• [EXERCISE DIRECTIONS]:
With images removed, return the whole listing exactly as written.

• [DATA SHOWN]:
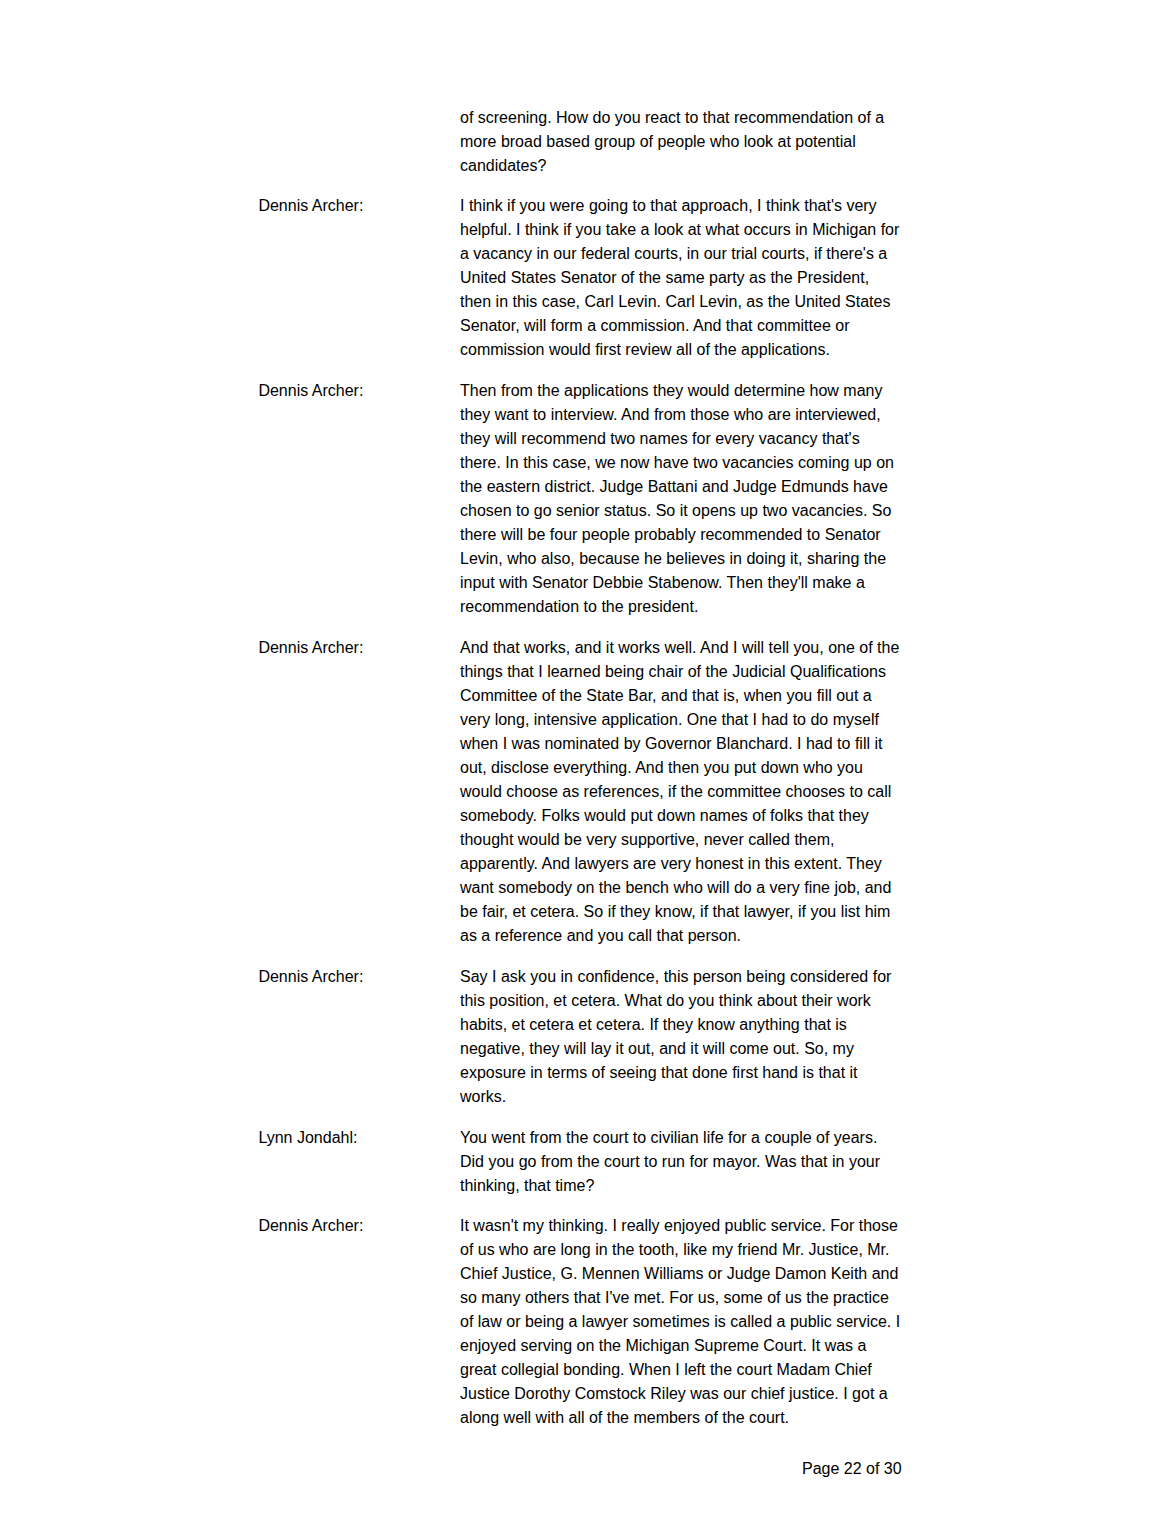| | of screening. How do you react to that recommendation of a more broad based group of people who look at potential candidates? |
| Dennis Archer: | I think if you were going to that approach, I think that's very helpful. I think if you take a look at what occurs in Michigan for a vacancy in our federal courts, in our trial courts, if there's a United States Senator of the same party as the President, then in this case, Carl Levin. Carl Levin, as the United States Senator, will form a commission. And that committee or commission would first review all of the applications. |
| Dennis Archer: | Then from the applications they would determine how many they want to interview. And from those who are interviewed, they will recommend two names for every vacancy that's there. In this case, we now have two vacancies coming up on the eastern district. Judge Battani and Judge Edmunds have chosen to go senior status. So it opens up two vacancies. So there will be four people probably recommended to Senator Levin, who also, because he believes in doing it, sharing the input with Senator Debbie Stabenow. Then they'll make a recommendation to the president. |
| Dennis Archer: | And that works, and it works well. And I will tell you, one of the things that I learned being chair of the Judicial Qualifications Committee of the State Bar, and that is, when you fill out a very long, intensive application. One that I had to do myself when I was nominated by Governor Blanchard. I had to fill it out, disclose everything. And then you put down who you would choose as references, if the committee chooses to call somebody. Folks would put down names of folks that they thought would be very supportive, never called them, apparently. And lawyers are very honest in this extent. They want somebody on the bench who will do a very fine job, and be fair, et cetera. So if they know, if that lawyer, if you list him as a reference and you call that person. |
| Dennis Archer: | Say I ask you in confidence, this person being considered for this position, et cetera. What do you think about their work habits, et cetera et cetera. If they know anything that is negative, they will lay it out, and it will come out. So, my exposure in terms of seeing that done first hand is that it works. |
| Lynn Jondahl: | You went from the court to civilian life for a couple of years. Did you go from the court to run for mayor. Was that in your thinking, that time? |
| Dennis Archer: | It wasn't my thinking. I really enjoyed public service. For those of us who are long in the tooth, like my friend Mr. Justice, Mr. Chief Justice, G. Mennen Williams or Judge Damon Keith and so many others that I've met. For us, some of us the practice of law or being a lawyer sometimes is called a public service. I enjoyed serving on the Michigan Supreme Court. It was a great collegial bonding. When I left the court Madam Chief Justice Dorothy Comstock Riley was our chief justice. I got a along well with all of the members of the court. |
Page 22 of 30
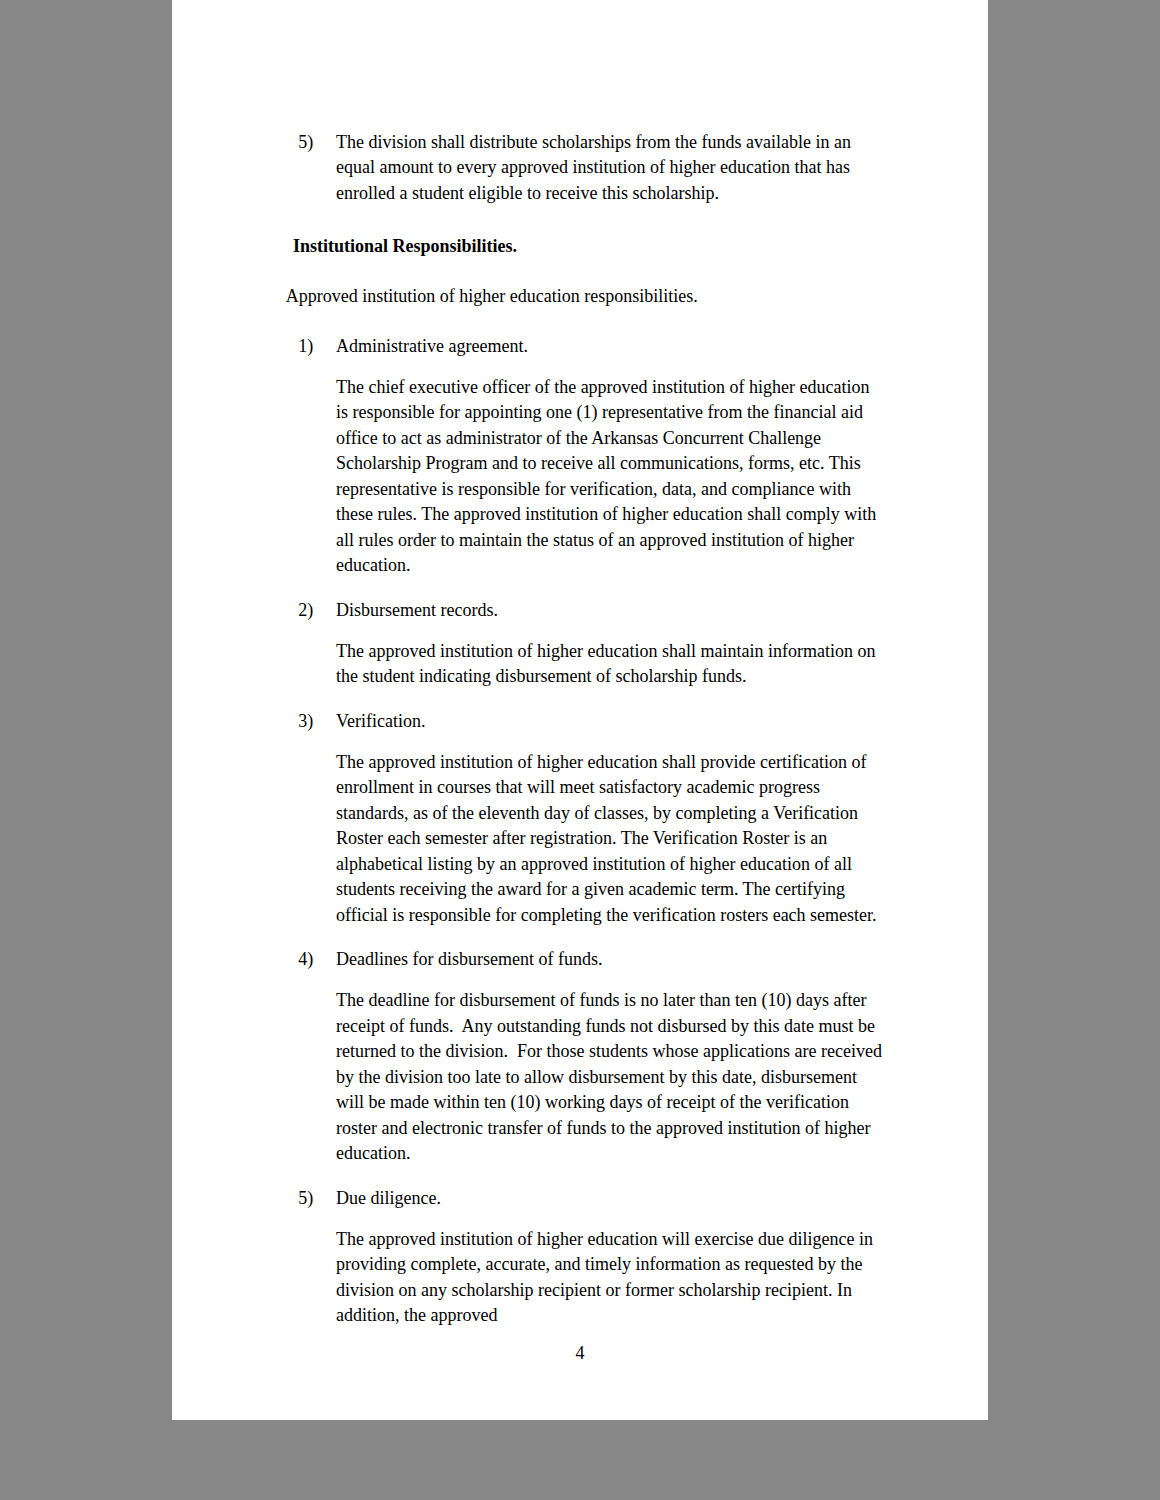5) The division shall distribute scholarships from the funds available in an equal amount to every approved institution of higher education that has enrolled a student eligible to receive this scholarship.
Institutional Responsibilities.
Approved institution of higher education responsibilities.
1) Administrative agreement.
The chief executive officer of the approved institution of higher education is responsible for appointing one (1) representative from the financial aid office to act as administrator of the Arkansas Concurrent Challenge Scholarship Program and to receive all communications, forms, etc. This representative is responsible for verification, data, and compliance with these rules. The approved institution of higher education shall comply with all rules order to maintain the status of an approved institution of higher education.
2) Disbursement records.
The approved institution of higher education shall maintain information on the student indicating disbursement of scholarship funds.
3) Verification.
The approved institution of higher education shall provide certification of enrollment in courses that will meet satisfactory academic progress standards, as of the eleventh day of classes, by completing a Verification Roster each semester after registration. The Verification Roster is an alphabetical listing by an approved institution of higher education of all students receiving the award for a given academic term. The certifying official is responsible for completing the verification rosters each semester.
4) Deadlines for disbursement of funds.
The deadline for disbursement of funds is no later than ten (10) days after receipt of funds. Any outstanding funds not disbursed by this date must be returned to the division. For those students whose applications are received by the division too late to allow disbursement by this date, disbursement will be made within ten (10) working days of receipt of the verification roster and electronic transfer of funds to the approved institution of higher education.
5) Due diligence.
The approved institution of higher education will exercise due diligence in providing complete, accurate, and timely information as requested by the division on any scholarship recipient or former scholarship recipient. In addition, the approved
4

• [ANSWER BELOW]:
| | of screening. How do you react to that recommendation of a more broad based group of people who look at potential candidates? |
| Dennis Archer: | I think if you were going to that approach, I think that's very helpful. I think if you take a look at what occurs in Michigan for a vacancy in our federal courts, in our trial courts, if there's a United States Senator of the same party as the President, then in this case, Carl Levin. Carl Levin, as the United States Senator, will form a commission. And that committee or commission would first review all of the applications. |
| Dennis Archer: | Then from the applications they would determine how many they want to interview. And from those who are interviewed, they will recommend two names for every vacancy that's there. In this case, we now have two vacancies coming up on the eastern district. Judge Battani and Judge Edmunds have chosen to go senior status. So it opens up two vacancies. So there will be four people probably recommended to Senator Levin, who also, because he believes in doing it, sharing the input with Senator Debbie Stabenow. Then they'll make a recommendation to the president. |
| Dennis Archer: | And that works, and it works well. And I will tell you, one of the things that I learned being chair of the Judicial Qualifications Committee of the State Bar, and that is, when you fill out a very long, intensive application. One that I had to do myself when I was nominated by Governor Blanchard. I had to fill it out, disclose everything. And then you put down who you would choose as references, if the committee chooses to call somebody. Folks would put down names of folks that they thought would be very supportive, never called them, apparently. And lawyers are very honest in this extent. They want somebody on the bench who will do a very fine job, and be fair, et cetera. So if they know, if that lawyer, if you list him as a reference and you call that person. |
| Dennis Archer: | Say I ask you in confidence, this person being considered for this position, et cetera. What do you think about their work habits, et cetera et cetera. If they know anything that is negative, they will lay it out, and it will come out. So, my exposure in terms of seeing that done first hand is that it works. |
| Lynn Jondahl: | You went from the court to civilian life for a couple of years. Did you go from the court to run for mayor. Was that in your thinking, that time? |
| Dennis Archer: | It wasn't my thinking. I really enjoyed public service. For those of us who are long in the tooth, like my friend Mr. Justice, Mr. Chief Justice, G. Mennen Williams or Judge Damon Keith and so many others that I've met. For us, some of us the practice of law or being a lawyer sometimes is called a public service. I enjoyed serving on the Michigan Supreme Court. It was a great collegial bonding. When I left the court Madam Chief Justice Dorothy Comstock Riley was our chief justice. I got a along well with all of the members of the court. |
Page 22 of 30
5) The division shall distribute scholarships from the funds available in an equal amount to every approved institution of higher education that has enrolled a student eligible to receive this scholarship.
Institutional Responsibilities.
Approved institution of higher education responsibilities.
1) Administrative agreement.
The chief executive officer of the approved institution of higher education is responsible for appointing one (1) representative from the financial aid office to act as administrator of the Arkansas Concurrent Challenge Scholarship Program and to receive all communications, forms, etc. This representative is responsible for verification, data, and compliance with these rules. The approved institution of higher education shall comply with all rules order to maintain the status of an approved institution of higher education.
2) Disbursement records.
The approved institution of higher education shall maintain information on the student indicating disbursement of scholarship funds.
3) Verification.
The approved institution of higher education shall provide certification of enrollment in courses that will meet satisfactory academic progress standards, as of the eleventh day of classes, by completing a Verification Roster each semester after registration. The Verification Roster is an alphabetical listing by an approved institution of higher education of all students receiving the award for a given academic term. The certifying official is responsible for completing the verification rosters each semester.
4) Deadlines for disbursement of funds.
The deadline for disbursement of funds is no later than ten (10) days after receipt of funds. Any outstanding funds not disbursed by this date must be returned to the division. For those students whose applications are received by the division too late to allow disbursement by this date, disbursement will be made within ten (10) working days of receipt of the verification roster and electronic transfer of funds to the approved institution of higher education.
5) Due diligence.
The approved institution of higher education will exercise due diligence in providing complete, accurate, and timely information as requested by the division on any scholarship recipient or former scholarship recipient. In addition, the approved
4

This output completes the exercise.